Task instructions —
• A. In the sjson excerpt, what type does reads now return for an Address?
• B. List every field name passed to field in the AddressFormat reads method of the sjson excerpt.
• C. Carry on the sjson excerpt from the point where it stops.

In the current version of sjson, reads returns an Address. Now it returns an applicative, ValidationNEL[String, Address], which is a synonym for Validation[NonEmptyList[String], Address]. Validation is isomorphic to scala.Either in the sense that it has two separate types for error and success. But it has a much cleaner API and does not leave the choice to convention. In our case since we will be accumulating errors, we choose to use a List type for the error part. As a general implementation strategy, when Validation is used as an Applicative, the error type is modeled as a SemiGroup that offers an append operation. Have a look at scalaz for details of how you can use Validation as an applicative for cumulative error reporting.

Let's see what happens in the above snippet ..

1. field extracts the value the relevant field (passed as the first argument) from the JsObject. Incidentally JsObject is from Nathan Hamblen's dispatch-json, which sjson uses under the covers. More on dispatch-json's awesomeness later :). Here's how I define field .. Note if the name is not available, it gives us a Failure type on the Validation.

def field[T](name: String, js: JsValue)(implicit fjs: Reads[T]): ValidationNEL[String, T] = {
 val JsObject(m) = js
 m.get(JsString(name))
  .map(fromjson[T](_)(fjs))
  .getOrElse(("field " + name + " not found").fail.liftFailNel)
}


2. field invocations are composed using |@| combinator of scalaz, which gives us an ApplicativeBuilder that allows me to play around with the elements that it composes. In the above snippet we simply pass these components to build up an instance of the Address class.

Since Validation is an Applicative, all errors that come up during composition of field invocations get accumulated in the final list that occurs as the error type of it.

Let's first look at the normal usecase where things are happy and we get an instance of Address constructed from the parsed json. No surprises here ..

// test case
it ("should serialize an Address") {
 import Protocols._
 import AddressProtocol.// typeclass instances
 val a = Address(12, "Tamarac Square", "Denver", "80231")
 fromjson[Address](tojson(a)) should equal(a.success)
}


But what happens if there are some errors in the typeclass instance that you created ? Things start to get interesting from here ..

implicit object AddressFormat extends Format[Address] {
 def reads(json: JsValue): ValidationNEL[String, Address] = json match {
   case m@JsObject(_) => 
     (field[Int]("number", m) |@| 
      field[String]("stret", m) |@| 
      field[String]("City", m) |@| 
      field[String]("zip", m)) { Address }
 
   case _ => "JsObject expected".fail.liftFailNel
 }
 //..

Supplied information —
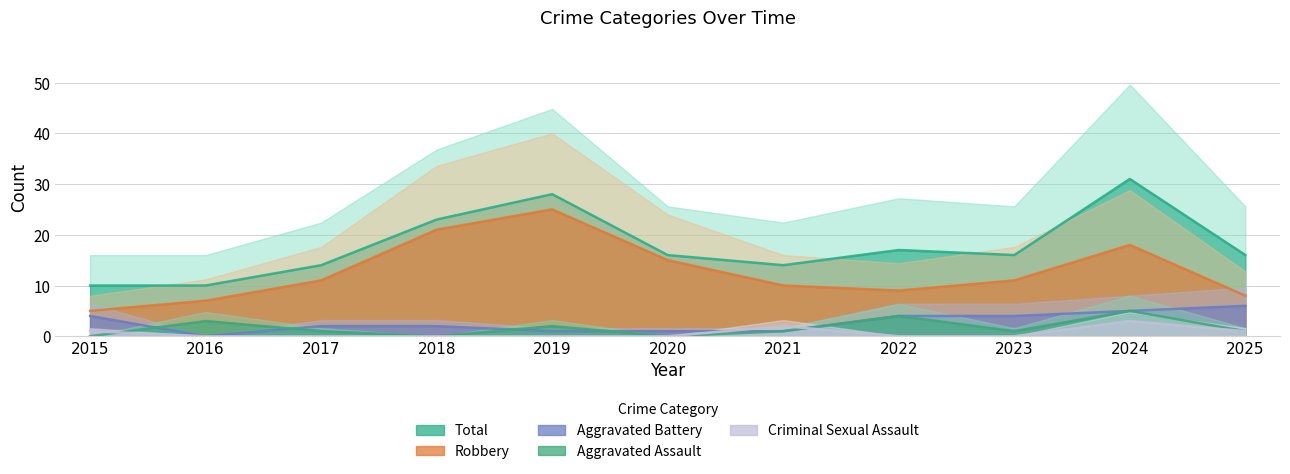

How many data points does each series have?

11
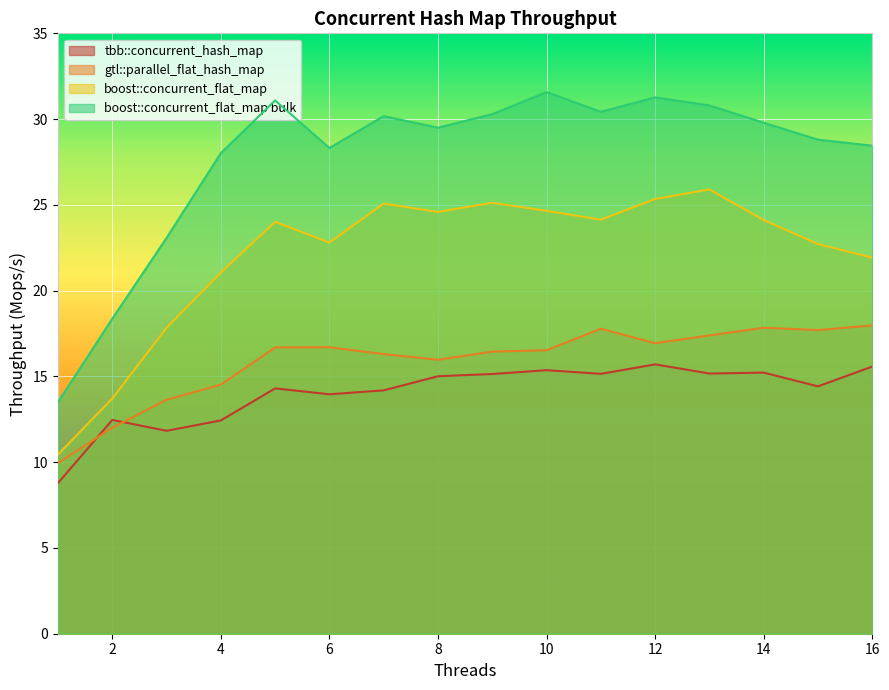

Which series has the largest range (max minus min)?

boost::concurrent_flat_map bulk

Task-by-task outputs —
• A. ValidationNEL[String, Address], a synonym for Validation[NonEmptyList[String], Address].

• B. "number", "stret", "City", "zip"

• C.
}


Note that the keys in json as passed to field API do not match the field names in the Address class. Deserialization fails and we get a nice list of all errors reported as part of the Failure type ..

it ("address serialization should fail") {
  import Protocols._
  import IncorrectPersonProtocol._
  val a = Address(12, "Tamarac Square", "Denver", "80231")
  (fromjson[Person](tojson(p))).fail.toOption.get.list 
    should equal (List("field number not found", "field stret not found", "field City not found"))
}


Composability .. Again!

A layer of monads on top of your API makes your API composable with any other monad in the world. With sjson de-serialization returning a Validation, we can get better composability when writing complex serialization code like the following. Consider this JSON string from where we need to pick up fields selectively and make a Scala object ..

val jsonString = 
  """{
       "lastName" : "ghosh", 
       "firstName" : "debasish", 
       "age" : 40, 
       "address" : { "no" : 12, "street" : "Tamarac Square", "city" : "Denver", "zip" : "80231" }, 
       "phone" : { "no" : "3032144567", "ext" : 212 },
       "office" :
        {
          "name" : "anshinsoft",
          "address" : { "no" : 23, "street" : "Hampden Avenue", "city" : "Denver", "zip" : "80245" } 
        }
     }"""


We would like to cherry pick a few of the fields from here and create an instance of Contact class ..

case class Contact(lastName: String, firstName: String, 
  address: Address, officeCity: String, officeAddress: Address)


Try this with the usual approach as shown above and you will find some of the boilerplate repetitions within your implementation ..

import dispatch.json._
import Js._

val js = Js(jsonString) // js is a JsValue

(field[String]("lastName", js)    |@| 
 field[String]("firstName", js)   |@| 
 field[Address]("address", js)    |@| 
 field[String]("city", (('office ! obj) andThen ('address ? obj))(js)) |@|
 field[Address]((('office ! obj) andThen ('address ! obj)), js)) { Contact } should equal(c.success)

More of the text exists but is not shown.